The SEAC consists of leading outside experts selected by the Company.
The Company in its sole discretion may revise the SEAC membership from time to time. The Company will consider suggestions for candidates from the existing SEAC members.
SEAC members may participate in various efforts with the Company or portfolio companies. Such engagements may be defined under separate agreements.
Each SEAC member is expected to serve for a specified term as agreed between the Company and such member. SEAC members may be asked by the Company to serve additional terms.
4. Meetings and Structure
- Meetings: The SEAC will endeavor to meet virtually or in-person up to four times each year, or as many times as believed to be in the best interest of the SEAC and the Company. At each meeting, representatives of the Company intend to provide briefings and presentations to the SEAC on relevant issues that the Company is managing. The Company, in consultation with the SEAC prior to each meeting, will develop each meeting schedule and meeting agenda.

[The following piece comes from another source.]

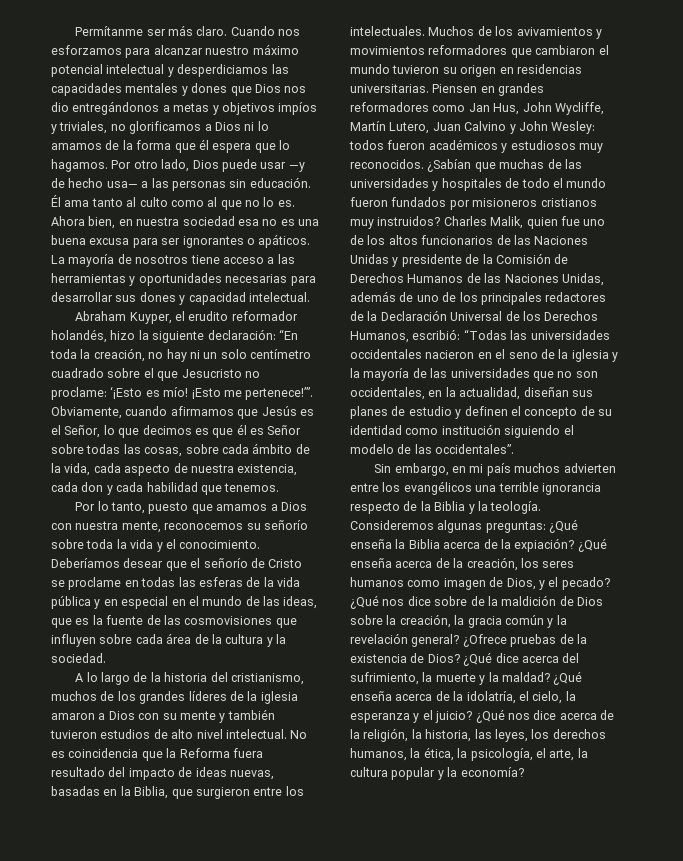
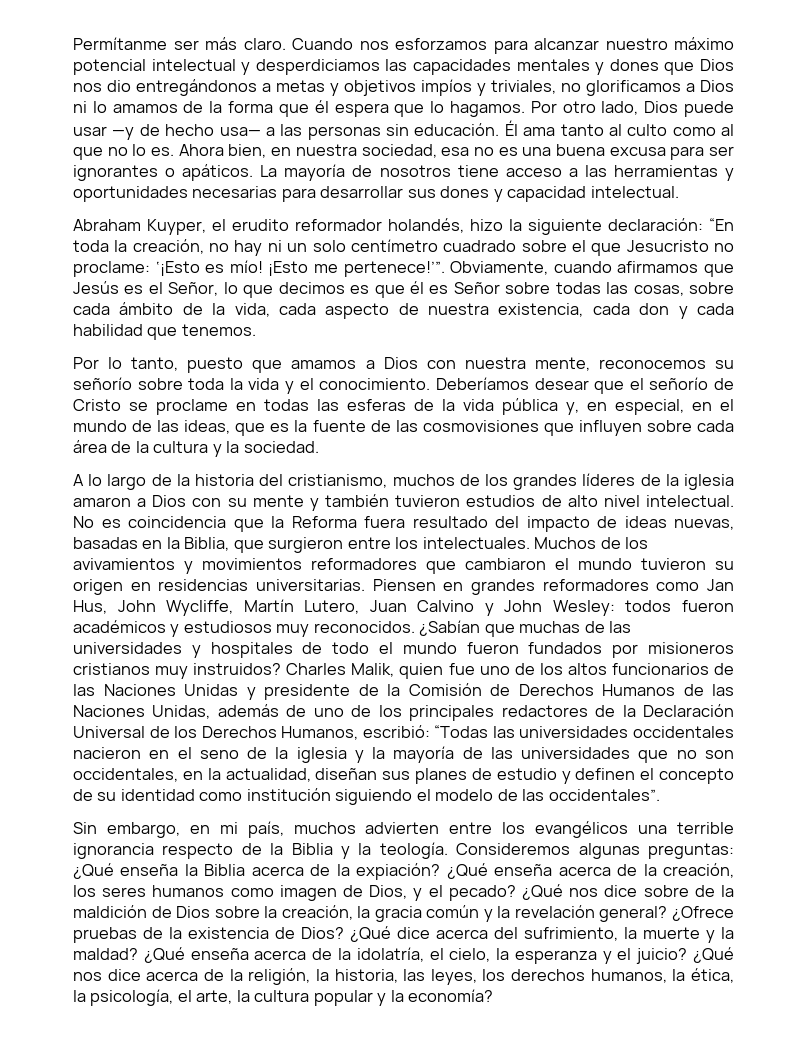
[182,216,235,226] sociedad -> [361,144,437,158] sociedad,
[94,596,169,609] y en especial -> [566,399,684,415] y, en especial,
[486,463,511,476] país -> [247,821,284,838] país,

- Coordination: The Company will be responsible for any preparations of SEAC members for each meeting, facilitating open and relevant discussions during each meeting, and preparing collective statements that summarize each meeting, if warranted.
5. SEAC Member Commitment
Each SEAC member is expected to commit to:
- in the context of regular SEAC meetings, provide input, advice and make recommendations on how the Company’s policies, practices, and disclosures can adjust to or address current ESG- related trends;
- consider and bring to the attention of the Company, as appropriate, current and emerging ESG Matters that may affect the business, operations, performance or public image of the Company or any of its affiliates, or are otherwise pertinent to the Company and its stakeholders;
- reasonably prepare prior to each meeting;
- provide individual, separate input to the Company on an ad hoc basis; subject to the member’s availability;
- perform such other duties, tasks and responsibilities relevant to the purpose of the SEAC as may from time to time be requested by the Company, subject to the member’s availability;
- maintain strict confidentiality as it relates to the Company’s and portfolio companies’ confidential information, and any other information obtained, received and shared with SEAC members at any time, or otherwise as in compliance with his/her confidentiality obligations.
6. The Company’s Role
Decisions on whether and how to implement the SEAC’s advice and recommendations will remain solely at the Company’s discretion.
7. Public Statements by SEAC Members
When discussing matters relating to the Company or its affiliates or otherwise making a statement reasonably likely to be attributable to the Company or any of its affiliates, SEAC members must acknowledge in any oral, written or electronic communication that their statements represent the SEAC member’s personal views and not those of the Company or a portfolio company. When agreed between the Company and a member in writing, the member is authorized to communicate the Company’s views on such matters and disclose that they are doing so. Notwithstanding the foregoing, SEAC members should not imply that they are empowered or authorized to bind the Company or any portfolio company. In any case, SEAC members shall not discuss any matters if doing so would breach their confidentiality agreements with the Company or its affiliates.
8. Confidentiality and Transparency
The Company seeks to strike a balance between confidentiality and transparency, both to protect the Company’s and portfolio companies’ interests and to ensure that open and candid discussions can occur at each SEAC meeting.
In order to enable SEAC members to provide meaningful advice, members will be given access to confidential materials that may describe the Company’s and/or portfolio companies’ perspectives and future plans. Accordingly, all SEAC members are required to sign a customary confidentiality agreement in connection with their engagement.